--- EXERCISE DETAILS ---
Exactly the lines from the one containing "hfov_deg: 52.6" through the final line of the data are to be written out again, with nothing added.

Segment Start: DATA RECORDS

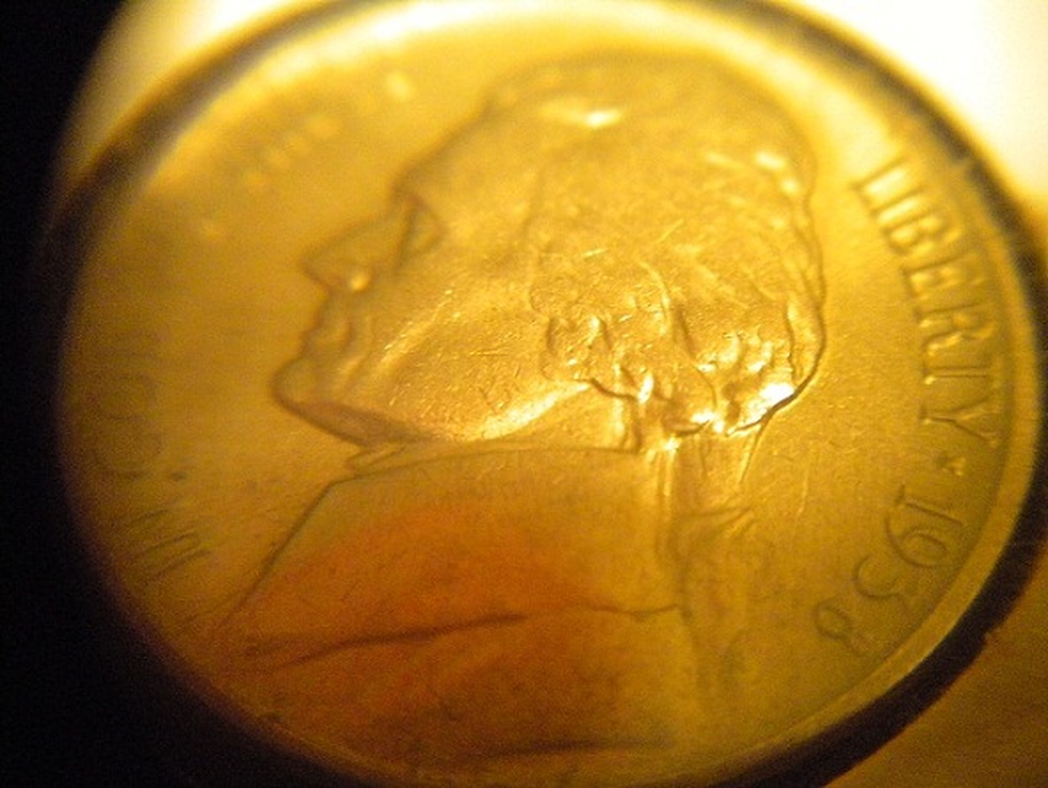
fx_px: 1060
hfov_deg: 52.6
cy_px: 394
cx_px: 524
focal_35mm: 35
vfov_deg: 40.8
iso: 800
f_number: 3.1
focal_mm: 6.3
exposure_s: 1/15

Segment End: DATA RECORDS

--- EXERCISE SOLUTION ---
hfov_deg: 52.6
cy_px: 394
cx_px: 524
focal_35mm: 35
vfov_deg: 40.8
iso: 800
f_number: 3.1
focal_mm: 6.3
exposure_s: 1/15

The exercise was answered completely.